And then, out of the blue, he announced his plan to resurrect a wise old bird like a Phoenix from the flames to lead his new air safety campaign. He dragged the Great White Owl out of the obscurity of his nest on the Hill of Howth, whence he ventured infrequently to open new seed shops and birdbaths when he was short of a few bob.

The carrier pigeons were summoned to a press launch where the Owl was presented as the saviour. The Owl insisted he was his own bird. He'd do the job, and by the hokey, he wouldn't let perch-sitting grain-pushers get in his way. "I don't know how much longer I have in this life," he said. "And I don't want to spend it twirling my thumbs and talking to Peacock and getting nothing done."

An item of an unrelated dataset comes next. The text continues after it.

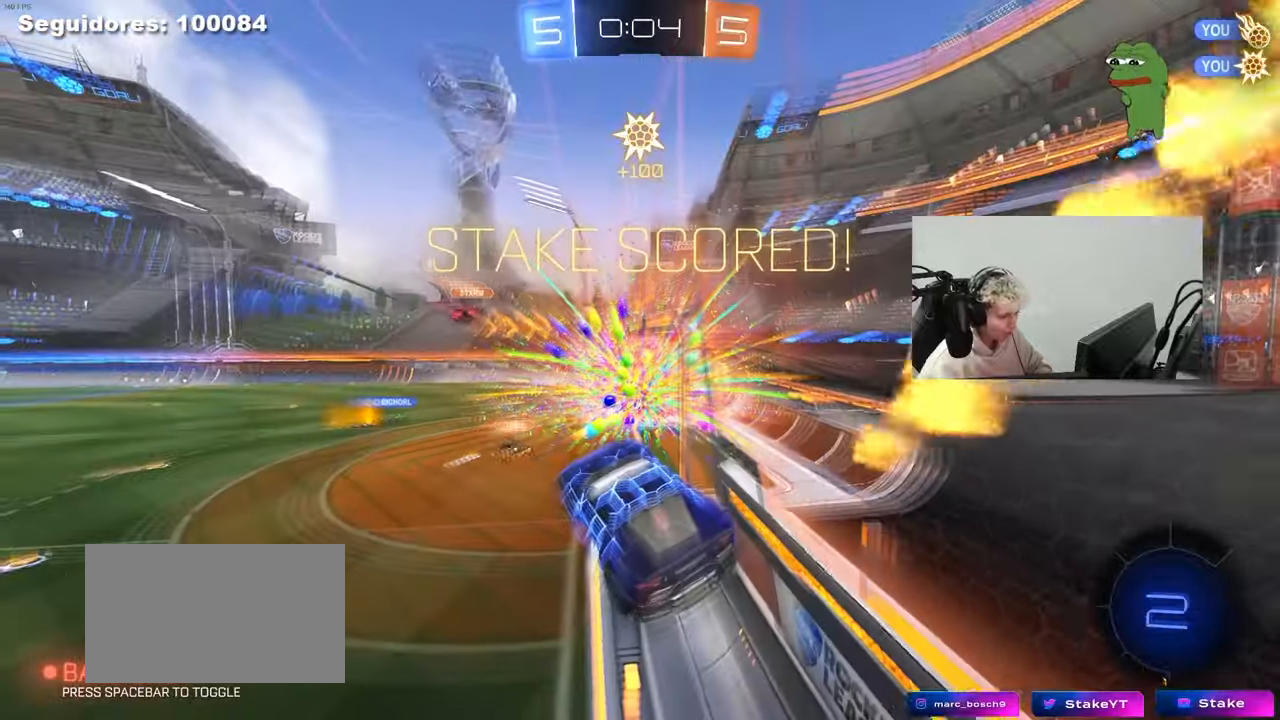
{"keys": ["a", "s", "shift"], "mouse": ["right"], "mouse_move": "down", "events": [[133, "s", "down"], [183, "a", "down"], [183, "shift", "down"], [267, "mouse_right", "down"], [267, "space", "down"], [367, "mouse_right", "up"], [417, "mouse_right", "down"], [450, "space", "up"]]}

Thumbs? The passenger pigeons looked at each other. What are these thumbs he speaks of?

The Owl, sensing dissent, whipped his head around 180 degrees, fixing his beady yellow eyes on the snivelling wretches. Their twittering stopped. Except for one unfortunate chap, a humanbrain straight out of carrier college, who started sniggering uncontrollably.

"Who? Who?" the Owl demanded before spotting his prey. He sprang into the air, soared majestically over to the twit and ripped his head clean off. He then retired to a corner to feast.

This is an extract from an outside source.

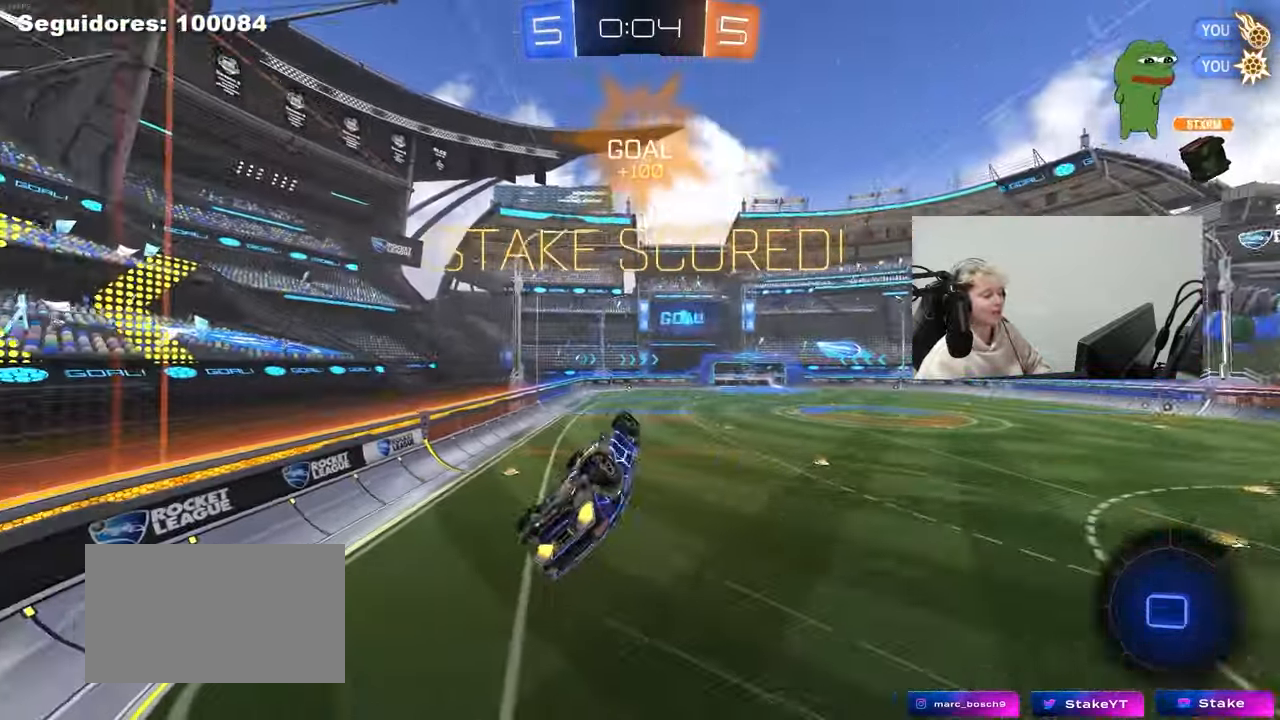
{"keys": ["d", "shift", "w"], "mouse": [], "mouse_move": "still", "events": [[33, "d", "down"], [167, "shift", "down"], [300, "mouse_left", "up"]]}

Peacock started feeling a bit nervous. Had he, unlike the Owl, bitten off more than he could chew? He began to reconsider his cunning plan to keep the Owl in the dark. It might make him angry. Anyway, owls have night vision, don't they?

The carrier pigeons were told to go forth and spread the good news. The grovelling lickspittles among them - the ones afraid to ruffle feathers, happy instead to swallow the gloop regurgitated to them from the gullets of Peacock's "people" - duly did.

Others, embittered, sceptical types, many of them vultures in pigeon's clothing, were less quick to crow. Was this a master stroke or just a plain old stroke?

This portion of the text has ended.